Well-Educated Indonesians Joining IS: Police Official

Tia Asmara
2017.02.03
Jakarta
170203_ID_ISIS._620.jpg Police officials Rikwanto, Boy Rafli Amar and Martunis Sitompul show reporters items seized from terror suspects, Jakarta, Nov. 30, 2016.
AFP

Turkey is holding about 100 Indonesian nationals suspected of planning to enter Syria to join the Islamic State (IS), including some highly educated individuals, Indonesian police said.

The number is in addition to 22 people deported from Turkey in mid-January who were arrested upon arrival in Indonesia but subsequently released on condition they attend government training on Indonesian national ideology and society.

“Based on information from Turkish authorities, they are regular people, but there are also some intellectuals and academicians,” National Police spokesman Brig. Gen. Rikwanto said in Jakarta on Wednesday, referring to the Indonesians in Turkey.

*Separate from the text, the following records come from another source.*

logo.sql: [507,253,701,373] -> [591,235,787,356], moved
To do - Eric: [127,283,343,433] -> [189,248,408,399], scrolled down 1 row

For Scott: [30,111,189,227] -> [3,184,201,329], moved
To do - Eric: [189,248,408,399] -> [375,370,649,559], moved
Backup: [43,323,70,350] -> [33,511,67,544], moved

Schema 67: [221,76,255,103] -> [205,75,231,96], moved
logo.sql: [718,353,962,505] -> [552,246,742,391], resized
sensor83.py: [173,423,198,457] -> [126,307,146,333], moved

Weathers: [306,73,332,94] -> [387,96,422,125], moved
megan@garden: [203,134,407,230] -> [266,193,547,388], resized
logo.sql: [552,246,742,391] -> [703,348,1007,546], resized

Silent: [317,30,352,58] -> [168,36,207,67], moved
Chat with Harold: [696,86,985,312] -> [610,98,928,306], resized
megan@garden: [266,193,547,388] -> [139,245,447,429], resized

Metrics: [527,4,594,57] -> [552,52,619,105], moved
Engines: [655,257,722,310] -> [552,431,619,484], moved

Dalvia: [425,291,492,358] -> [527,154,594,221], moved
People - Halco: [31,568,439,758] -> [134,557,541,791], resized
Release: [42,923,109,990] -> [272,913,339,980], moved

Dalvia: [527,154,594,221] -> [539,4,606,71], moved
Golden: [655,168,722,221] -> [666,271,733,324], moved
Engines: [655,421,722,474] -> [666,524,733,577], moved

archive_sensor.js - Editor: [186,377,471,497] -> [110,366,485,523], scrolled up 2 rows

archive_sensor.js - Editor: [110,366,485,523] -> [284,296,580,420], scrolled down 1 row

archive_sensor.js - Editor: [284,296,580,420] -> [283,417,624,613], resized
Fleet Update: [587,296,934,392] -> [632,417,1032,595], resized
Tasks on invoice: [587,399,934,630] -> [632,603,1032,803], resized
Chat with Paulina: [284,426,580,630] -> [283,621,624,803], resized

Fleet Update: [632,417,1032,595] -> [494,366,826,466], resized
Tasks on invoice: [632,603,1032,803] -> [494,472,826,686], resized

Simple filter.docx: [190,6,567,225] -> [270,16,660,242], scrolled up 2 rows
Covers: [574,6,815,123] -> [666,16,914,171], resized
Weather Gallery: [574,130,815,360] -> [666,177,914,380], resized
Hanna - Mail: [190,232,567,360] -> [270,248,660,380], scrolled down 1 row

“IS has penetrated campus mosques at home and abroad to spread their ideology. So, academics with their extensive knowledge of the material world are not necessarily safe from IS recruitment,” he said. He did not specifying which campuses.

One of the Indonesians deported from Turkey last month was an Australia-educated economist at Indonesia’s Finance Ministry who resigned in Feb. 2016, then disappeared.

In 2014, three civil servants from the Finance Ministry left for Syria. One succeeded in entering the war-torn country and two others were stopped at the border.

The IS declared a “caliphate” in June 2014 in territory it controlled at the time in Syria and neighboring Iraq.

‘Romantic images’

Some middle class people fall prey to IS recruiters because they are unaware that the group espouses killing non-believers and turning female captives into sex slaves.

“They see IS as an Islamic caliphate. Many don’t know that IS is cruel and a terrorist group,” he said.

“Recruiters persuade and seduce them with romantic images of an Islamic caliphate. Some of them just want to go there to live, not necessarily to join IS fighters,” he added.

The 100-some Indonesians are being held in Turkey for investigation by Turkish security authorities and will be sent home in groups, he added.

Contacted by BenarNews, Turkish Ambassador to Indonesia Mehmet Kadri Sander Gurbuz declined to comment.

Seventeen Indonesians were deported from Turkey on Jan. 21, and three days later, the former Finance Ministry economist and his wife and three children arrived in Bali after being deported from Turkey.

At the time Rikwanto said the family was freed because there was not enough evidence against them even though, he acknowledged, there was evidence IS recruiters had persuaded them to go to Syria.

From 2015 through January 2017, 305 Indonesians were deported from Turkey on suspicion they wanted to enter Syria, according to Foreign Ministry Data.

The National Counterterrorism Agency (BNPT) said 237 adults and 46 children from Indonesia were believed to be in Syria as of August 2016.

Eighty Indonesians have been killed in Syria and an equal number have returned home, it said.

Looking for a guru

Arif Darmawan, a BNPT senior official, said the phenomenon of IS recruiting intellectuals is not new.

“IS has always targeted not only intellectuals, but as many recruits as possible, regardless of their background,” Arif said.

The government monitors the performance, attitude and behavior of civil servants, police and soldiers while they are at work, but religious belief is largely formed outside of work hours, he noted.

“It’s difficult to monitor because of privacy rights,” he said.

Terrorism expert Noor Huda Ismail said radical ideology can spread to members of the middle class who have their material needs met yet experience spiritual emptiness.

“Many of them feel unsatisfied, then meet a group that teaches and gives answers to their questions,” he told BenarNews.

Taufik Andri, executive director of the Institute for International Peace Building in Jakarta, agreed.

“They’re looking for a spiritual guru, a mentor, and they join study groups on the Internet, without being aware that they have gotten involved with an IS group and that it’s difficult to get out of it,” he said.

For IS, successful recruitment of intellectuals or members of the middle class is a boon. Among other things, they can pay their own way to Syria.

“Academics and intellectuals are not seen as suspicious when they go through customs. They avoid immigration problems because it’s already normal for them to go abroad. Lower class people tend to get nervous,” Taufik said.

He said he hoped that Nahdlatul Ulama and Muhammadiyah – two mass Muslim organizations in Indonesia – would be more active in carrying out a strategy to counter radicalization, through sermons in mosques and madrassas, for example.

Muhammadiyah has performed that role, and promoted Islam as a solution for social problems,since its founding, according to General Chairman of Muhammadiyah Youth Dahnil Anzar Simanjuntak.

“Our approach counteracts IS recruitment efforts by educating people about the true teachings of Islam for peace and solving problems in life,” he said.